- Route of LA 100 highlighted in red

Route information
- Maintained by Louisiana DOTD
- Length: 14.831 mi (23.868 km)
- Existed: 1955 renumbering–present

Major junctions
- West end: LA 97 in Evangeline
- LA 91 east of Egan
- East end: LA 13 in Crowley

Location
- Country: United States
- State: Louisiana
- Parishes: Acadia

Highway system
- Louisiana State Highway System; Interstate; US; State; Scenic;
| ← LA 99 |  | → LA 101 |
| ← SR 1044 | 1045 | → SR 1046 |

= Louisiana Highway 100 =

State highway in Louisiana, United States

Louisiana Highway 100 (LA 100) is a state highway located in Acadia Parish, Louisiana. It runs 14.83 mi in an east–west direction from LA 97 in Evangeline to LA 13 in Crowley.

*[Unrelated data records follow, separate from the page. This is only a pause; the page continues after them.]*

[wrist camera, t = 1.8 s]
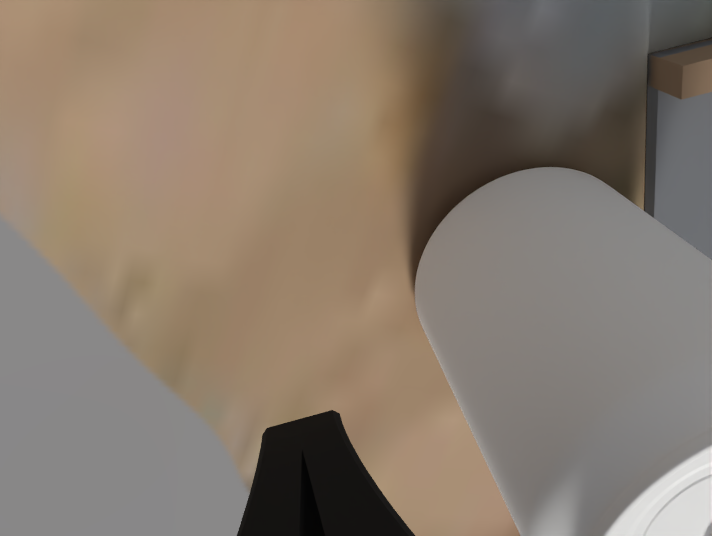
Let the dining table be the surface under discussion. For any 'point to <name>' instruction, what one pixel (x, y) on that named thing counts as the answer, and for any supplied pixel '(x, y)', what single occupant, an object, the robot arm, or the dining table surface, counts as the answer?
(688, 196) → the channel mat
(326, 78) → the dining table surface
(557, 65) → the dining table surface
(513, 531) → the dining table surface
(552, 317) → the beverage can
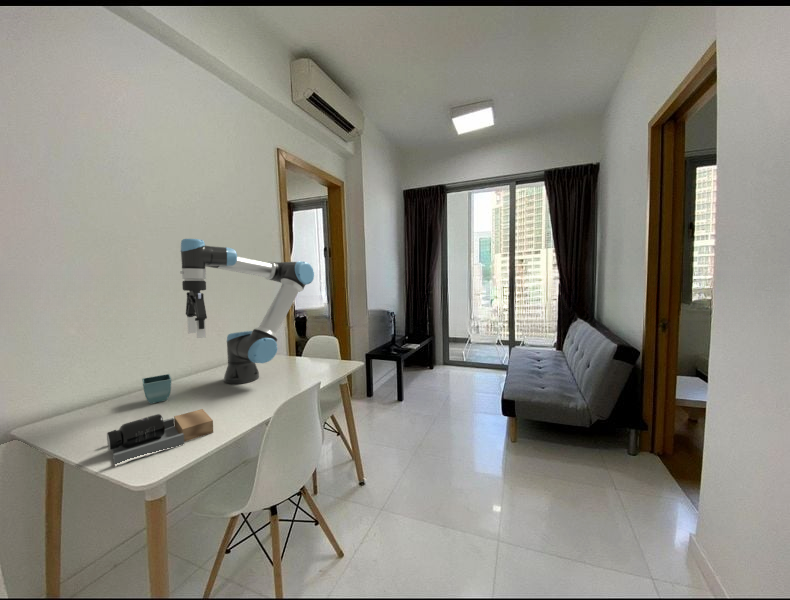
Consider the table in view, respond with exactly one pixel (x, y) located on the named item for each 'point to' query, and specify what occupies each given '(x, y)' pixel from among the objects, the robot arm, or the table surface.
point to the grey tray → (151, 444)
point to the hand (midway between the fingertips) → (196, 335)
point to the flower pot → (157, 388)
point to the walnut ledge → (193, 424)
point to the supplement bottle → (136, 432)
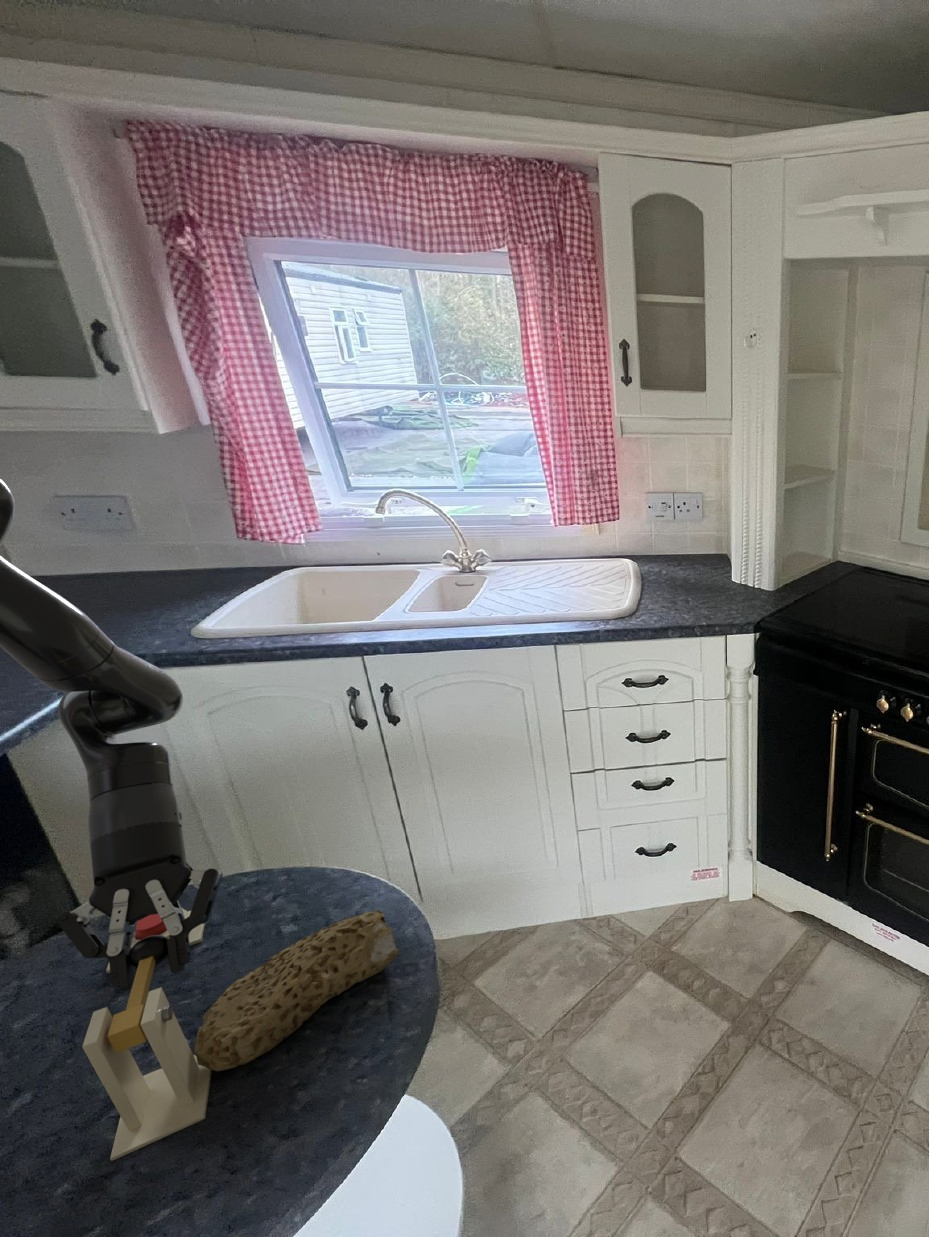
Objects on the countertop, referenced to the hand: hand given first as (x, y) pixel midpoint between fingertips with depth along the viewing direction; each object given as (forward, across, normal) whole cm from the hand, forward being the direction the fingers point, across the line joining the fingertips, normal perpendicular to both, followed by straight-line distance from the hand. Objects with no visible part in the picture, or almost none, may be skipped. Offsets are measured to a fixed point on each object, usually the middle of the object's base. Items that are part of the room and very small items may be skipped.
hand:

The western section of the route connects the rural community of Evangeline with LA 91 at a point south of Iota. LA 91 and LA 100 then engage in a concurrency through the community of Egan, located near Interstate 10 (I-10) between Jennings and Crowley. East of Egan, LA 100 parallels the interstate to the northwest corner of Crowley, the parish seat. Here, the highway serves as an access road to the various services located around exit 80 on I-10. Though LA 100 has an overall east–west route, its signage does not carry directional banners.

==Route description==
From the west, LA 100 begins at an intersection with LA 97 (Evangeline Highway) in an area known as Evangeline, northeast of Jennings. It proceeds eastward along Old Evangeline Highway and crosses Bayou Des Cannes and Bayou Pointe Aux Loups. Now known as Shelly Road, LA 100 continues east as the area transitions from pine forest to farmland. It then intersects LA 91 (Iota Highway) at a point 3.4 mi south of Iota.

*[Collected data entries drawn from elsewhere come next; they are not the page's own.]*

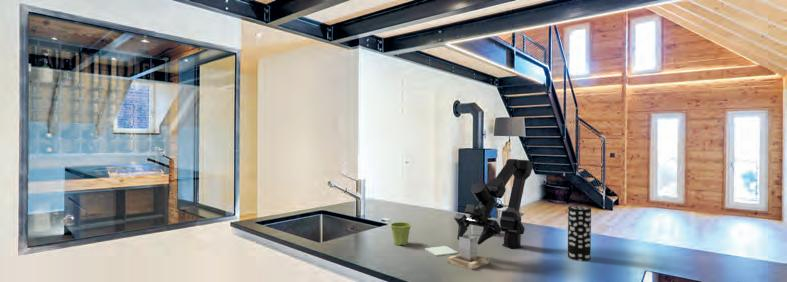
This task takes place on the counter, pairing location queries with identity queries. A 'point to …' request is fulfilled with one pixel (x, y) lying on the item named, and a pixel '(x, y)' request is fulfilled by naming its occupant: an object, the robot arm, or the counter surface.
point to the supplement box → (477, 230)
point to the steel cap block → (468, 248)
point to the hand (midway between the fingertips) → (467, 241)
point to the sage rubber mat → (441, 250)
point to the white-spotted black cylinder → (579, 233)
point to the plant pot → (400, 232)
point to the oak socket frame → (468, 265)
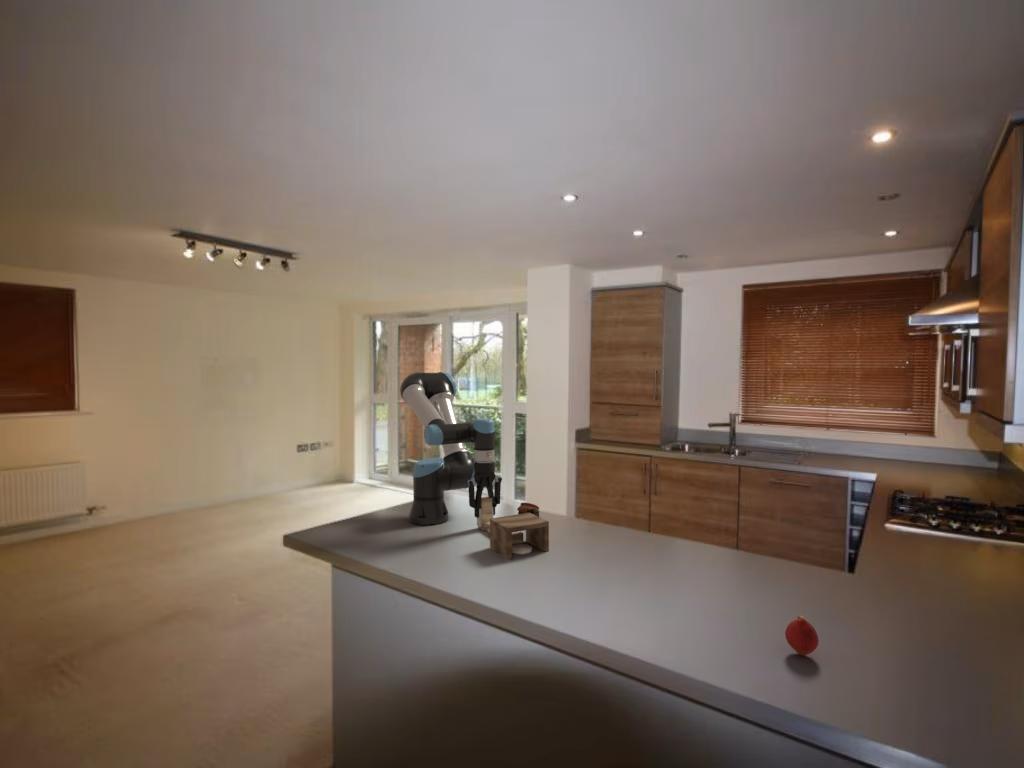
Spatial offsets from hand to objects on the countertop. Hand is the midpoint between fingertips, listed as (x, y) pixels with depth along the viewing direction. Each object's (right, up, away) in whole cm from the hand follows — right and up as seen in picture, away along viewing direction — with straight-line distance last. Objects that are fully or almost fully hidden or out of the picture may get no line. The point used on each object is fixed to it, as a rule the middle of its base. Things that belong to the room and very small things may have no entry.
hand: (485, 524), depth 189 cm
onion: (+69, -4, -84) cm, 109 cm away
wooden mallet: (+5, -1, -8) cm, 10 cm away
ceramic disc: (+13, -2, -23) cm, 26 cm away
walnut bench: (+12, -2, -22) cm, 25 cm away
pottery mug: (+16, -1, +8) cm, 18 cm away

LA 100 turns south and begins a concurrency with LA 91. After 1.0 mi, the route curves southwest off of its section line road alignment onto Aspen Road. Reaching the small community of Egan, LA 91 and LA 100 turn east onto Egan Highway, running north of and parallel to I-10. The concurrency ends just north of exit 76 at Estherwood Highway, where LA 91 turns south toward Estherwood and LA 1120 heads to the north. Continuing east and closely following I-10, LA 100 intersects LA 3070 (McCain Road).

The highway then passes through a point known as Lawson, where it crosses the Acadiana Railway (AKDN) tracks and intersects LA 1121 (Oro Trail Road). After crossing a bridge over Bayou Plaquemine Brule, the highway briefly skirts the northern city limit of Crowley, the parish seat. LA 100 ends shortly afterward at an intersection with LA 13 adjacent to exit 80 on I-10. LA 13 connects Crowley with the city of Eunice to the north.

LA 100 is classified by the Louisiana Department of Transportation and Development (La DOTD) as a rural minor collector with the exception of the final 0.65 mi in Crowley, which is classified as an urban collector. Average daily traffic volume in 2013 is reported as 1,780 vehicles between Evangeline and the junction with LA 91 and LA 1120 east of Egan. It then increases to 5,300 for the remainder of the route to Crowley. The posted speed limit is generally 55 mph between points, decreased to 45 mph through Evangeline and Crowley and 35 mph through Egan. LA 100 is an undivided two-lane highway for its entire length.

==History==
===Pre-1955 route numbering===
In the original Louisiana Highway system in use between 1921 and 1955, the modern LA 100 was part of two separate state highways, State Route 1045 and State Route 370.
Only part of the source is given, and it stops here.